◆ **What needs to be done**:
Answer these questions from the "What to explore" guide:
1. Which kinds of local files can be added?
2. How much does Makura Sync cost per month, and how long is its free trial?
3. Where is the bug icon for reporting problems?

◆ **Text passage**:
What to explore
日本語で読むThings worth trying — roughly in the order that matters most for testing.
Read something
The most useful thing you can do is read works you'd normally read and see if anything feels off.
Adding works
- + button (bottom right) → pick a source to open the in-app browser
- Share a URL from any browser or app
- Local files — plain text and ZIP
Supported sources
What to look for
- Text that renders wrong — broken ruby, garbled characters, weird spacing
- Navigation issues — chapters out of order, missing content, TOC problems
- Works that fail to add or download
- Anything that interrupts reading flow
If something looks off, use the bug icon in the reader overlay (top left) to report it with the problematic text selected — that gives the most context for reproducing the issue.
Sync across devices
If you have multiple devices (Android, iOS, or both), try Makura Sync. $1/month, but the 30-day free trial starts automatically.
Setup
- Tap the sync icon at the top of the library screen
- Sign in with your Google account (Apple works as well)
- The trial starts — no payment needed
What to try
- Read on one device, switch to another — does your position carry over?
- Add a work on one device — does it appear on the other?
- Bookmark something manually (long-press a bookmark) — does it sync with the device name?

◆ **Provided information**:

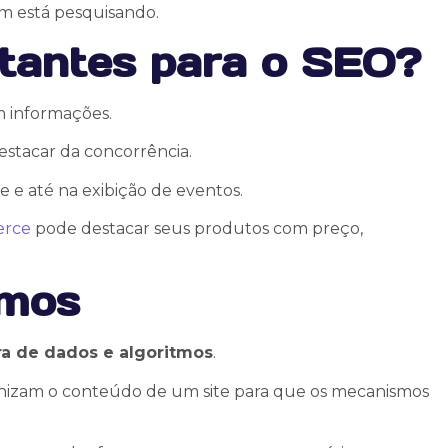
uem está pesquisando.
rtantes para o SEO?
m informações.
estacar da concorrência.
 e até na exibição de eventos.
erce
pode destacar seus produtos com preço,
tmos
ra de dados e algoritmos
.
anizam o conteúdo de um site para que os mecanismos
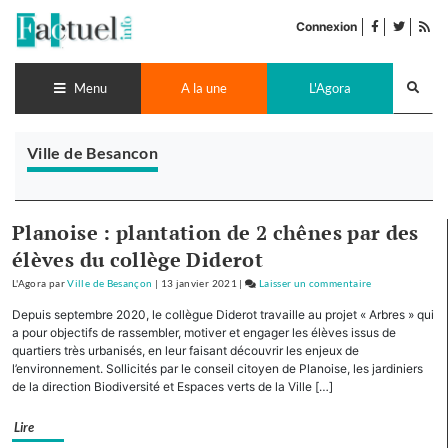
Accéder
facebook
twitter
Flu
au
Connexion
de
contenu
pub
Recherch
lance
Menu
A la une
L'Agora
Ville de Besancon
Planoise : plantation de 2 chênes par des
élèves du collège Diderot
L'Agora
par
Ville de Besançon
|
13 janvier 2021
|
Laisser un commentaire
on
Planoise
Depuis septembre 2020, le collègue Diderot travaille au projet « Arbres » qui
:
a pour objectifs de rassembler, motiver et engager les élèves issus de
plantation
quartiers très urbanisés, en leur faisant découvrir les enjeux de
l’environnement. Sollicités par le conseil citoyen de Planoise, les jardiniers
de
de la direction Biodiversité et Espaces verts de la Ville […]
2
chênes
Lire
par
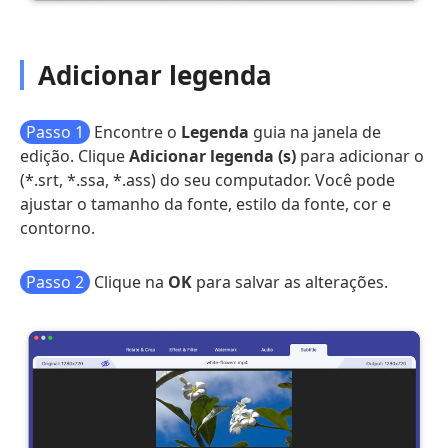
Adicionar legenda
Passo 1
Encontre o
Legenda
guia na janela de
edição. Clique
Adicionar legenda (s)
para adicionar o
(*.srt, *.ssa, *.ass) do seu computador. Você pode
ajustar o tamanho da fonte, estilo da fonte, cor e
contorno.
Passo 2
Clique na
OK
para salvar as alterações.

◆ **Result for this task**:
1. Plain text and ZIP files.
2. It costs $1 per month, and the free trial lasts 30 days.
3. It is in the reader overlay, at the top left.